Physical activity and sport are known to bring many benefits in improving well-being and enhancing social and mental health. More active people means more healthy people. More walkable and cyclable cities means safer, cleaner and more inclusive environments.
The prevalence of non-communicable diseases (NCDs)* and mental illness is growing
The consequence is a massive burden on families’ budgets and on public health spending. More than 80% of the world’s adolescent population is insufficiently physically active and worldwide obesity has more than doubled since 1980 with 5% of children and 12% of adults now being obese. Physical inactivity, poor diet, overweight and obesity are known to be key drivers of NCDs.
But where should cities start? How can mayors and city leaders tackle such challenges in an integrated, cohesive and impactful way? While many worthwhile initiatives are already being taken everywhere in the world, in most cases cities start from a blank page and struggle to tackle the complexity and the multiple dimensions of the issues at stake.
This is what the Active Well-being Initiative strives to do: to support cities to tackle these issues and become more sustainable, active and healthy places for their citizens and communities. And by joining the AWI movement, cities will be able to learn from each other.

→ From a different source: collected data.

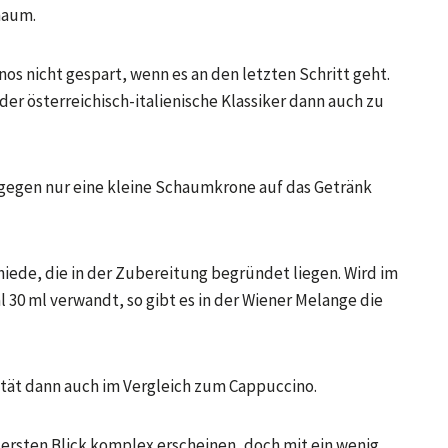
haum.
os nicht gespart, wenn es an den letzten Schritt geht.
r österreichisch-italienische Klassiker dann auch zu
ngegen nur eine kleine Schaumkrone auf das Getränk
iede, die in der Zubereitung begründet liegen. Wird im
 30 ml verwandt, so gibt es in der Wiener Melange die
tät dann auch im Vergleich zum Cappuccino.
ersten Blick komplex erscheinen, doch mit ein wenig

*according to WHO definition, Non-Communicable Diseases (NCDs), also known as chronic diseases, tend to be of long duration and are the result of a combination of genetic, physiological, environmental and behavioural factors. The main types of NCDs are cardiovascular diseases (like heart attacks and stroke), cancers, chronic respiratory diseases (such as chronic obstructive pulmonary disease and asthma) and diabetes. The Active Well-being Initiative also considers mental disorders to be part of the growing health issue which physical activity and sport can contribute to tackle.